--- Start PAGE EXTRACT ---

Good to look at the Atlantic Monthy The Real State of the Union. Many good articles, and stuff to analyze.

For example

According to Farber's analysis of the most recent Displaced Workers Survey from the Bureau of Labor Statistics, covering 1999 through 2001, shows that workers with more than sixteen years of education saw an average reduction in income of roughly 23 percent upon finding new jobs; in the mid-1990s the reduction averaged only 12 percent.

This shows why firing and rehiring is logical for organizations. Universitites denyng tenure and hiring a younger faculty member would be a good example.

and

 (One recent study found that U.S. financial-service firms are planning to move more than 500,000 jobs—or eight percent of the total work force in that sector—offshore within the next five years. These relocations will include higher-status, higher-income jobs than such transfers have typically included in the past; jobs in financial analysis, research, accounting, and graphic design are among those expected to be moved offshore.)

If the lead article is to be believed, economically things are not only not bad, but pretty good, *now*. Trends are harder.

At the moment it appears to be an open question whether in the coming years the middle class and the poor will advance quickly (as they did in the late 1990s) or stagnate (as they did throughout much of the 1970s and 1980s). We're poised on the cusp between broad-based wealth creation and stagnation: while productivity growth has helped keep wages rising for the employed, immigration and the continued movement of jobs to offshore locations weakens the labor market and depresses wages. Given the continuing rapid pace of innovation and productivity growth, it appears likely that broad-based income gains will eventually resume, and that the prevailing conditions of the next several years will more closely resemble those of the late 1990s than those of the 1970s. But for that to be assured of happening, unemployment will need to drop significantly below six percent. And however much the typical middle- or working-class family sees its income rise on an absolute basis, the incomes of the richest families will likely improve even faster.

--- End PAGE EXTRACT ---

SET OF TASKS »
(1) Transcribe the records between the line holding "say again time, clock on image. format as 2 h 52" and the line holding "Report: 12 h 58 min 58 s", with both of those lines included.
(2) Write the next part of the commentary on the Atlantic Monthly's economic outlook, picking up after its final sentence.
The text and the records have nothing to do with each other.

--- Start ENTRIES SUPPLIED ---

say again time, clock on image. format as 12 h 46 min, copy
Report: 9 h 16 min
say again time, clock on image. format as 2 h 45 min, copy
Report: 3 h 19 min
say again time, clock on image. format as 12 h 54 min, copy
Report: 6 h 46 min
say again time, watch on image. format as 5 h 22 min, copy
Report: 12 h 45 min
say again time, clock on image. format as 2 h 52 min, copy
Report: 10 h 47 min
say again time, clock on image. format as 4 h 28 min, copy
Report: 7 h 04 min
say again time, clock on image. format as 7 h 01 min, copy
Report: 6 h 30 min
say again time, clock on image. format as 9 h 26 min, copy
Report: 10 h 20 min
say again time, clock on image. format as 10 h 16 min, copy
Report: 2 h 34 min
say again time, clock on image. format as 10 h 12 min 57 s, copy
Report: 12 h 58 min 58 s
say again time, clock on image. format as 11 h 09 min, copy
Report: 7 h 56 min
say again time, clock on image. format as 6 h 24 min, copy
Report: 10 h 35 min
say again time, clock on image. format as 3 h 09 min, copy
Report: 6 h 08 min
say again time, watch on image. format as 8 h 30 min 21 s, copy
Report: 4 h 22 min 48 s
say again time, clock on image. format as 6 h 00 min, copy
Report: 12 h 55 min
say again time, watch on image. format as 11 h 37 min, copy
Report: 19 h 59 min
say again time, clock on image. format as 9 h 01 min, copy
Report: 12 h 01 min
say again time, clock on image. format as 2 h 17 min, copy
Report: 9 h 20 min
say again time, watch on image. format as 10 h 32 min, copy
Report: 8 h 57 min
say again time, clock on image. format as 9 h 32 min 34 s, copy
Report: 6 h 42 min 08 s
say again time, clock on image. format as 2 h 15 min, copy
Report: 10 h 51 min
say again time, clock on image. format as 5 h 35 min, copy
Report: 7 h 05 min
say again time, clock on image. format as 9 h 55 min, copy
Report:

--- End ENTRIES SUPPLIED ---

RESPONSES BY TASK »
(1)
say again time, clock on image. format as 2 h 52 min, copy
Report: 10 h 47 min
say again time, clock on image. format as 4 h 28 min, copy
Report: 7 h 04 min
say again time, clock on image. format as 7 h 01 min, copy
Report: 6 h 30 min
say again time, clock on image. format as 9 h 26 min, copy
Report: 10 h 20 min
say again time, clock on image. format as 10 h 16 min, copy
Report: 2 h 34 min
say again time, clock on image. format as 10 h 12 min 57 s, copy
Report: 12 h 58 min 58 s

(2)
But then look at this. Worker insurance against job loss. But what he misses is that such a program earns fees which have to be paid by someone, and it genrates profit, which goes to...?  It doesn't add up.

A more radical variation on this concept comes from Robert Shiller, an economist at Yale, who believes that continuing financial-market innovations may soon enable private insurers to offer "livelihood insurance" that could protect workers from potential declines in their occupations (though not against an individual worker's underperformance within a flourishing field). Similar products might insure against the eventual devaluation of specific academic degrees in the United States (such as those in software engineering or Russian language), or even against declines in the performance of the U.S. economy as a whole, relative to the rest of the world. (As Shiller notes, the fact that the past century was a good one for America does not necessarily mean that the next one will be.) Collectively, these products might lessen the large and arguably increasing risks inherent in the U.S. capitalist system.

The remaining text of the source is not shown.